Access Infrastructure for Digital Collections at the IIT Delhi

An effective and efficient access mechanism that allows a user to browse, search and navigate digital resources becomes necessary as the electronic resources of a collection grow in number and complexity. The access infrastructure for digital resources at IIT Delhi thus consists of the following components as reviewed above: the Libsys OPAC/WebPAC, the websites for special collections, such as those developed for the Directory of Online Interactive Courseware in Information Technology and the scanned journals, linkages between bibliographic citations and full-text of journal articles, online access to many journals, and the Central Library's home page subject gateway.
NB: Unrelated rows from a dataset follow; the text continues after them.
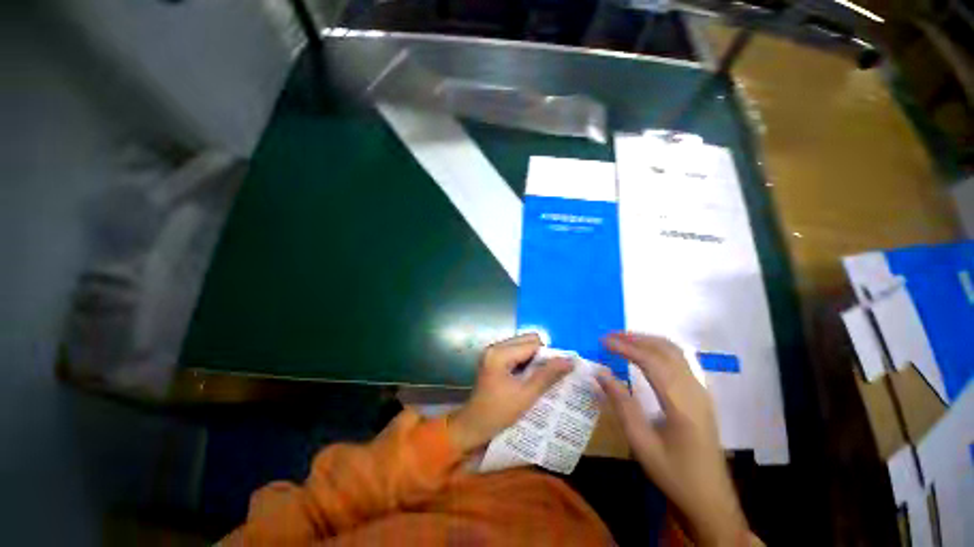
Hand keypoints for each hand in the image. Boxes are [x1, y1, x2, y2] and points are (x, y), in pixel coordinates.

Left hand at [448, 333, 572, 452]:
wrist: (472, 426)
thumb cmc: (498, 413)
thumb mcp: (526, 396)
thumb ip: (547, 376)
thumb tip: (570, 361)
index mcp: (500, 353)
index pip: (532, 344)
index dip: (548, 356)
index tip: (558, 373)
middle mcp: (495, 347)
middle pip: (527, 340)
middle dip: (540, 355)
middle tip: (546, 376)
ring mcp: (493, 352)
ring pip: (522, 346)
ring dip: (533, 359)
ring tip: (539, 378)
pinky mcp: (493, 359)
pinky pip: (515, 353)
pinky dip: (525, 362)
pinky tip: (528, 378)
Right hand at [597, 332, 747, 546]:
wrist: (710, 500)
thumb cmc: (673, 474)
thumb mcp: (641, 443)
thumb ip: (621, 404)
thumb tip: (600, 373)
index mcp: (682, 404)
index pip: (652, 361)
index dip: (625, 347)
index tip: (603, 341)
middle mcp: (695, 391)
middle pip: (666, 350)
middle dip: (636, 338)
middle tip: (609, 337)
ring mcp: (702, 392)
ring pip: (676, 353)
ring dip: (648, 341)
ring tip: (622, 340)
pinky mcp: (701, 395)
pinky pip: (680, 361)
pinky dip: (658, 349)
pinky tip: (645, 354)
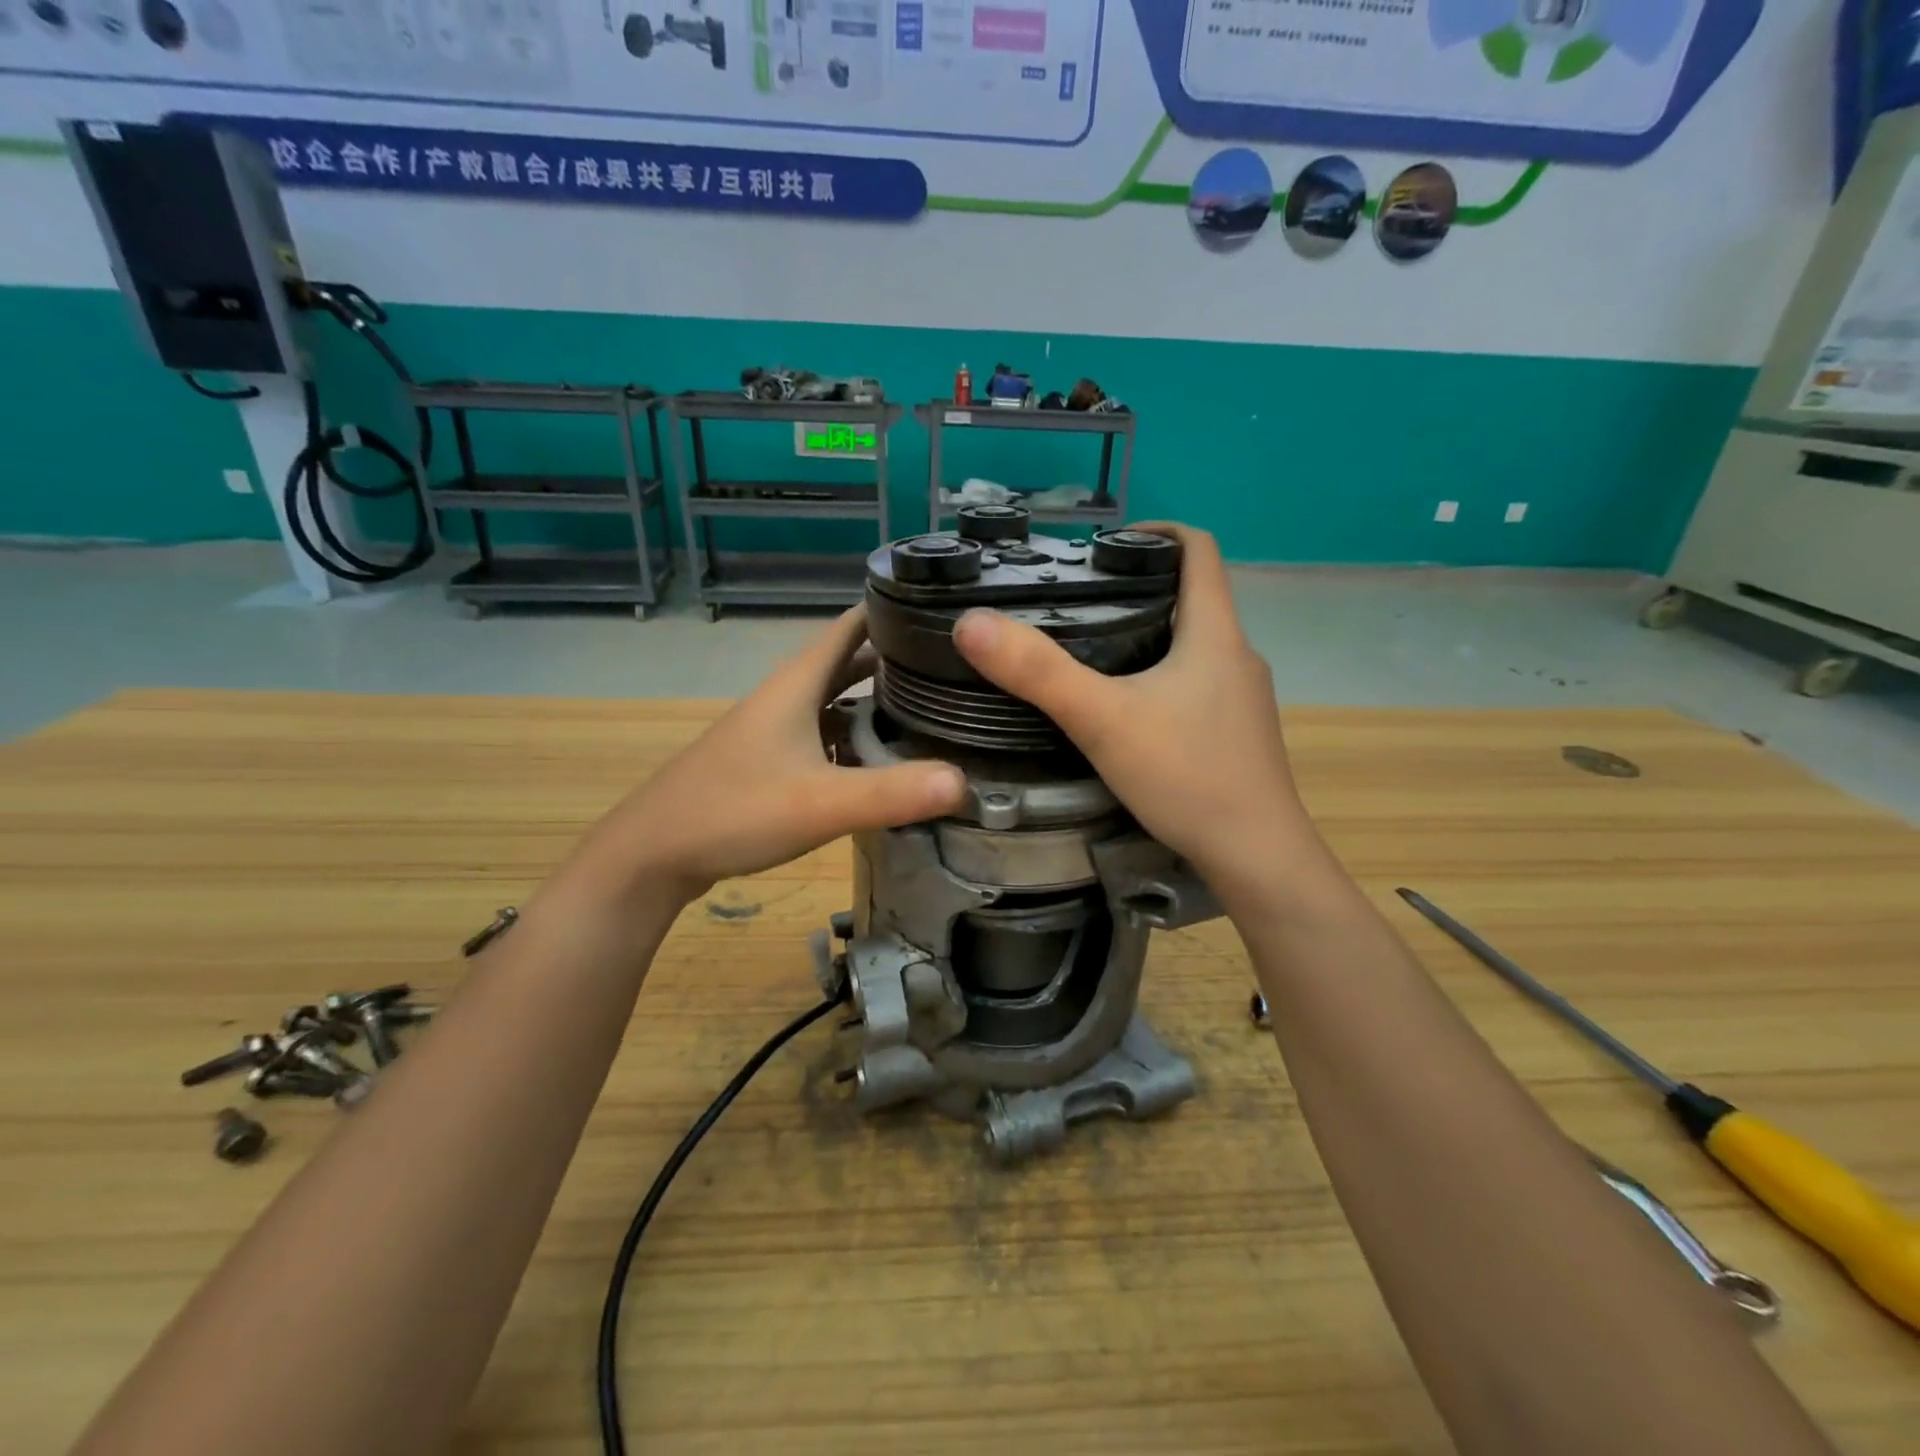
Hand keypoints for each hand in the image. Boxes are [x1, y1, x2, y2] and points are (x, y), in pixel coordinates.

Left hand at [571, 607, 965, 904]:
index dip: (897, 611)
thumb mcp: (820, 803)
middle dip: (900, 660)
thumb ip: (892, 793)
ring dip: (879, 701)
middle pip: (852, 662)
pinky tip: (883, 761)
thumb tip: (966, 783)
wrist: (654, 852)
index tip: (950, 612)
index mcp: (798, 683)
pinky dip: (858, 737)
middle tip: (958, 670)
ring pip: (838, 700)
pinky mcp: (771, 758)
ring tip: (934, 712)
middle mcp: (789, 695)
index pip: (854, 624)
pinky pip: (826, 733)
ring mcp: (776, 727)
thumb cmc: (734, 811)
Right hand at [952, 524, 1309, 883]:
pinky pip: (1196, 685)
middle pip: (1192, 597)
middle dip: (1138, 588)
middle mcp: (1237, 656)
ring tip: (1090, 652)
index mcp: (1215, 633)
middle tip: (1076, 601)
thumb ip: (1038, 673)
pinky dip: (1161, 678)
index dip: (1155, 531)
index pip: (1199, 550)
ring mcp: (1243, 698)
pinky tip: (1126, 710)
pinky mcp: (1237, 734)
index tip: (1106, 542)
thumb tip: (972, 623)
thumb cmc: (1188, 776)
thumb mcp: (1103, 721)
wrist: (1257, 857)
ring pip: (1193, 645)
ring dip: (1148, 635)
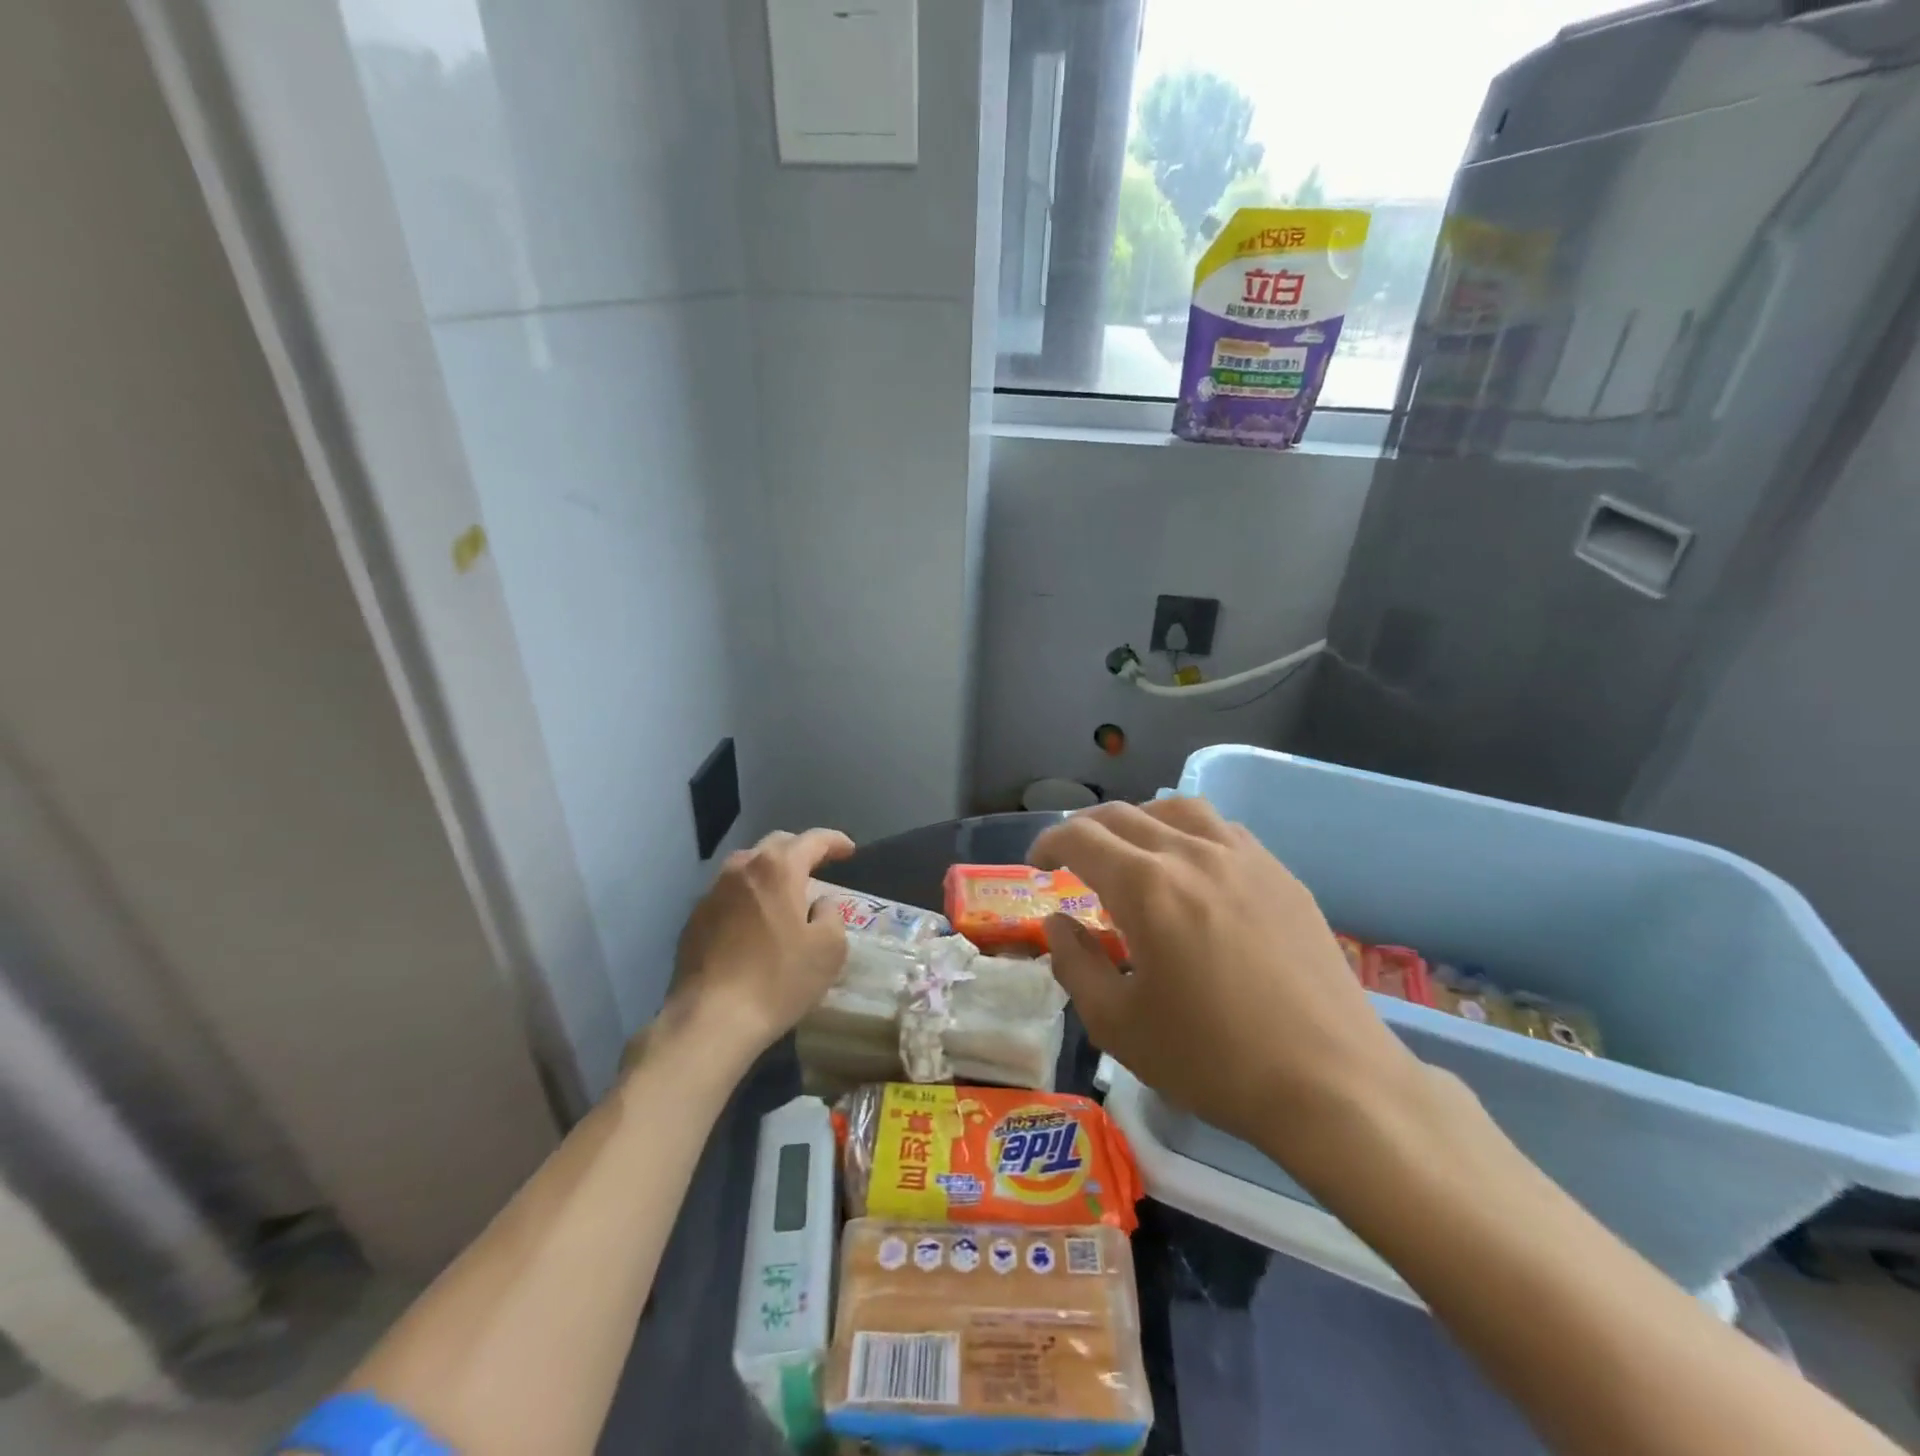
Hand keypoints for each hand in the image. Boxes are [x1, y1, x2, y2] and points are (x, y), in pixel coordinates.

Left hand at [660, 828, 855, 1066]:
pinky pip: (729, 894)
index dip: (835, 841)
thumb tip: (820, 905)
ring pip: (747, 867)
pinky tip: (755, 922)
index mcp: (778, 868)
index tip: (849, 850)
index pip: (813, 840)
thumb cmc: (779, 980)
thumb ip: (832, 915)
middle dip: (800, 851)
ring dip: (770, 872)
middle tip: (818, 867)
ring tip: (785, 892)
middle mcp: (742, 869)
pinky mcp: (694, 919)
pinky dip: (748, 897)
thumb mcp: (829, 949)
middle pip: (776, 845)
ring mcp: (712, 892)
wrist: (710, 1019)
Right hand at [1030, 799, 1425, 1180]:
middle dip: (1085, 829)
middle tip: (1070, 857)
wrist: (1332, 1082)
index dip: (1049, 842)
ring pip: (1177, 809)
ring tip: (1129, 849)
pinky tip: (1190, 866)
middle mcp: (1192, 854)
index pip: (1081, 838)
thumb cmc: (1214, 1059)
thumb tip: (1058, 922)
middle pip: (1124, 816)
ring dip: (1138, 820)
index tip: (1037, 862)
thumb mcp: (1118, 1025)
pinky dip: (1187, 832)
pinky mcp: (1281, 874)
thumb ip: (1075, 964)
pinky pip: (1221, 830)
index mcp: (1147, 887)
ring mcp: (1244, 858)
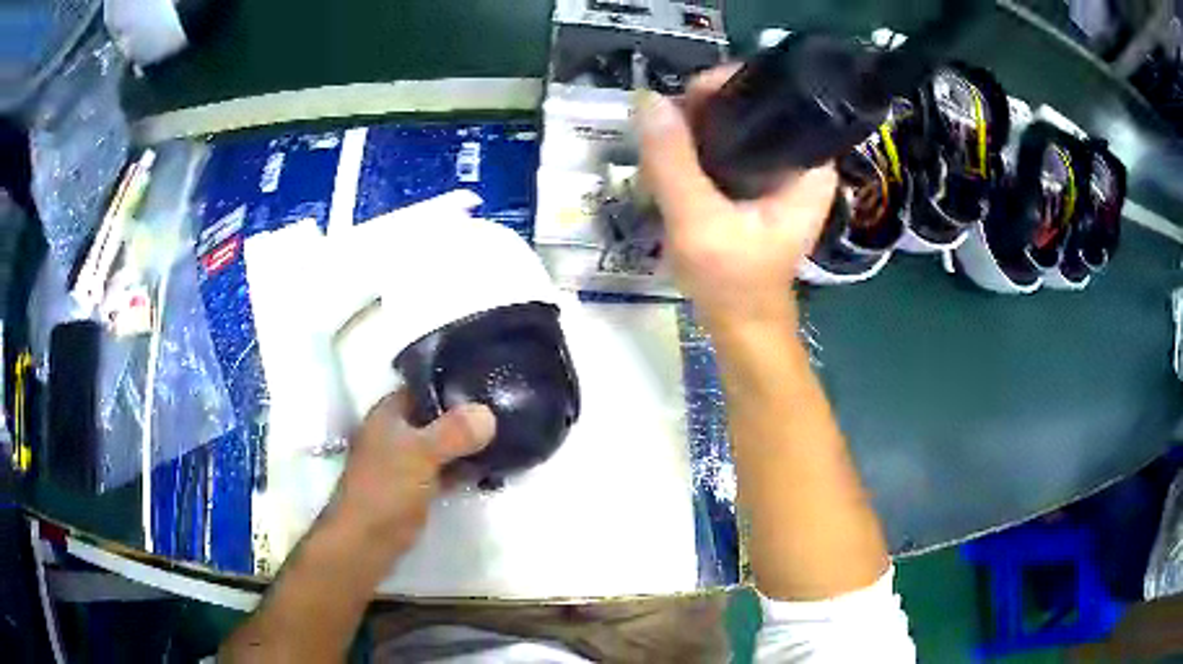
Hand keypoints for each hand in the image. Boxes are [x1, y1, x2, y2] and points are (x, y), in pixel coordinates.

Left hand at [330, 391, 496, 557]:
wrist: (366, 543)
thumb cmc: (386, 490)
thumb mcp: (421, 454)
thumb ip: (454, 432)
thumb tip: (488, 413)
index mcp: (389, 413)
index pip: (424, 385)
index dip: (455, 383)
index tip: (491, 381)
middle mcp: (396, 433)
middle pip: (436, 416)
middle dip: (467, 416)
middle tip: (506, 411)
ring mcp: (404, 462)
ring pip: (442, 445)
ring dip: (467, 445)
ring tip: (506, 439)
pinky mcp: (415, 488)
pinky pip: (444, 470)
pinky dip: (463, 470)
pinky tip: (489, 470)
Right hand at [638, 66, 837, 326]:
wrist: (740, 323)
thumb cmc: (732, 281)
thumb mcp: (698, 222)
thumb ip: (673, 162)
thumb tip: (648, 100)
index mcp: (808, 166)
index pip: (774, 98)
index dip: (726, 87)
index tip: (685, 98)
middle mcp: (800, 160)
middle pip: (751, 106)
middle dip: (704, 109)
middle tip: (666, 128)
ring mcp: (779, 171)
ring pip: (735, 125)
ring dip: (696, 127)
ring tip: (664, 143)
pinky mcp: (758, 183)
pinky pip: (727, 146)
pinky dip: (698, 146)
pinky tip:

The Central Library, IIT Delhi has intensified its computerization and Web-based activities and services with availability of faster Internet connections and willingness of authorities to provide additional funds for computerization of the library and for developing digital resources. The development has attracted appreciation and compliments from the users. The users are actively helping develop the subject portal. Several other initiatives are underway to further intensify the build-up of digital resources at IIT Delhi. Tools, techniques and protocols are now available for this purpose. The libraries need to identify collections that need to be digitized. It is important to join hands with sister organizations to begin collaborative digitization programs.